*** DATA SHOWN Section Begins ***

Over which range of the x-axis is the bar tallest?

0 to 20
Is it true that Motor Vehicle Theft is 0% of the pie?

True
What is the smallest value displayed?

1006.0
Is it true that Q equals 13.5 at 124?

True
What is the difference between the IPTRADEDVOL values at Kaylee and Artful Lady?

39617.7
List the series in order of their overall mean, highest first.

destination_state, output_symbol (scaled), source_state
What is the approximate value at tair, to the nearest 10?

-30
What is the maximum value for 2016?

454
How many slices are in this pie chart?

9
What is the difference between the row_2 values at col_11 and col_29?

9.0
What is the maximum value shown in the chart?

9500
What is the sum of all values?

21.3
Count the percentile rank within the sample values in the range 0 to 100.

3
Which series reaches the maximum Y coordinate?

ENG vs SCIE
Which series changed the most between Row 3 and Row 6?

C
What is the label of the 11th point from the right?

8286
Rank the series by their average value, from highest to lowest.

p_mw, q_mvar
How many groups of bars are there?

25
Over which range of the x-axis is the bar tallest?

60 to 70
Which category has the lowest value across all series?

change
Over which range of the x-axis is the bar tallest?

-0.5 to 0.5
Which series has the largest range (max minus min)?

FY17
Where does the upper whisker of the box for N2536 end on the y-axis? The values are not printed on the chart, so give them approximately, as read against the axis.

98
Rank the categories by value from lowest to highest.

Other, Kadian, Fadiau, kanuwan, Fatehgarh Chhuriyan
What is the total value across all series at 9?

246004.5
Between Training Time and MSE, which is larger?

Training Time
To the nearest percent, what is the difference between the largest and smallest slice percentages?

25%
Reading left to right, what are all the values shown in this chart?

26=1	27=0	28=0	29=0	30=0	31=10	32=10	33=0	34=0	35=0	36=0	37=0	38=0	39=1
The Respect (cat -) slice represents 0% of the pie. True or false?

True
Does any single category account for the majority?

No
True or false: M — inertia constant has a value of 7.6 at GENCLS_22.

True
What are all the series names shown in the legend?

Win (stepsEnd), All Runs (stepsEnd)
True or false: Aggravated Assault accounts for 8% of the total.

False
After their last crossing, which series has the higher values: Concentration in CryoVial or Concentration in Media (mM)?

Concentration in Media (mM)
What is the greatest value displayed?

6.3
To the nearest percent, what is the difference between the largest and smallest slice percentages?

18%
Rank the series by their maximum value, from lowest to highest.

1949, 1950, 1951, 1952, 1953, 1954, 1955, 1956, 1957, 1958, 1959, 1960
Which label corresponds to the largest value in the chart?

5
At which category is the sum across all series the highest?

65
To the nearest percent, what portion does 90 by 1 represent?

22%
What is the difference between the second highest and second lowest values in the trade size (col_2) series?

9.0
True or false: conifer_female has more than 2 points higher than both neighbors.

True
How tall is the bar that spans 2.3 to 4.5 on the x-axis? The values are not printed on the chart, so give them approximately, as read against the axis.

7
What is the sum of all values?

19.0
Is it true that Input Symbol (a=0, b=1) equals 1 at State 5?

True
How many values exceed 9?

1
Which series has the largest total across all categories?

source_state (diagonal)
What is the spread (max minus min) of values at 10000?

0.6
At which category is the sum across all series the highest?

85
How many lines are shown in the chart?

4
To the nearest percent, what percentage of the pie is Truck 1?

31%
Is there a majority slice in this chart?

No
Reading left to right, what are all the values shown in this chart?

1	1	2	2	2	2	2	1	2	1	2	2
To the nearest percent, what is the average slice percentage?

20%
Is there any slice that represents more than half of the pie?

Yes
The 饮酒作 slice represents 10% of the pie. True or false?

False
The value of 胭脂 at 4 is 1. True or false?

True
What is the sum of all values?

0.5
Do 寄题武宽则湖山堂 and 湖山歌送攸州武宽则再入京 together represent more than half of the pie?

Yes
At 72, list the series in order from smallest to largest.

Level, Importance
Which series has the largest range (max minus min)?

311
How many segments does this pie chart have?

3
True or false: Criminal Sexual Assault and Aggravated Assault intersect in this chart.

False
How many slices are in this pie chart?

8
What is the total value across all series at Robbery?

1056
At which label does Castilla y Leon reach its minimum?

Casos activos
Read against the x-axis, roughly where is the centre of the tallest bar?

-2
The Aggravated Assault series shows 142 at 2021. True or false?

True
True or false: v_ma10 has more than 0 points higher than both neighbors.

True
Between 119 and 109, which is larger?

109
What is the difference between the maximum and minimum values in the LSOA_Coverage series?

*** DATA SHOWN Section Ends ***

Copy out each line of the items above that has the word "categories" in it. Case counts.

=== TASK RESPONSE ===
Rank the categories by value from lowest to highest.
Which series has the largest total across all categories?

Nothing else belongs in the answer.